(READING PASSAGE begins)
Pat Lindsey (born May 17, 1952) is an American professional golfer who played on the PGA Tour.

Amateur career 
Lindsey was born, raised, and still makes his home in Toledo, Ohio. He was introduced to golf by his father, an orthodontist, and top amateur golfer. A 1970 graduate of Maumee Valley Country Day School, he went on to attend the University of South Florida in Tampa, Florida graduating in 1975.

Professional career 
Lindsey turned professional in 1975. He spent four-plus years on mini tours and working as a club professional. He qualified for the PGA Tour in 1979 and competed through the 1987 season. His career year in professional golf was 1983 when he finished 67th on the money list with four top-10 finishes including a win at the B.C. Open by four strokes over Gil Morgan. His best finish in a major championship was T-74 at the 1983 PGA Championship. After retiring as a touring professional in 1987, Lindsey has held various positions in sales and marketing with real estate developers in the Toledo area.
(READING PASSAGE ends)
(DATA UNDER STUDY begins)
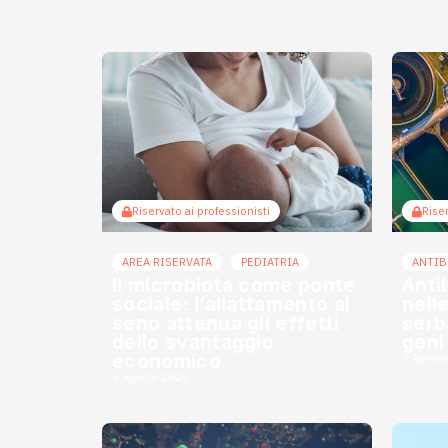
Riservato ai professionisti
Riser
AREA RISERVATA
PEDIATRIA
ANTIB
Il microbiota come ponte
Anti
sociale: l’allattamento al
nell
seno attenua gli effetti
serba
dello svantaggio
geni
economico
3 Agost
6 Agosto 2026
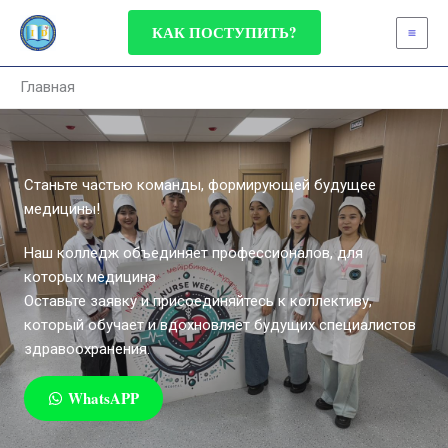
Перейти
КАК ПОСТУПИТЬ?
к
содержимому
Главная
Станьте частью команды, формирующей будущее
медицины!
Наш колледж объединяет профессионалов, для
которых медицина
Оставьте заявку и присоединяйтесь к коллективу,
который обучает и вдохновляет будущих специалистов
здравоохранения.
WhatsAPP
(DATA UNDER STUDY ends)
* [WHAT IS NEEDED] Repeat word for word the part of the Pat Lindsey passage from "Professional career" to "the Toledo area.". The rows are not needed for this work.

* [PROBLEM SOLUTION]
Professional career 
Lindsey turned professional in 1975. He spent four-plus years on mini tours and working as a club professional. He qualified for the PGA Tour in 1979 and competed through the 1987 season. His career year in professional golf was 1983 when he finished 67th on the money list with four top-10 finishes including a win at the B.C. Open by four strokes over Gil Morgan. His best finish in a major championship was T-74 at the 1983 PGA Championship. After retiring as a touring professional in 1987, Lindsey has held various positions in sales and marketing with real estate developers in the Toledo area.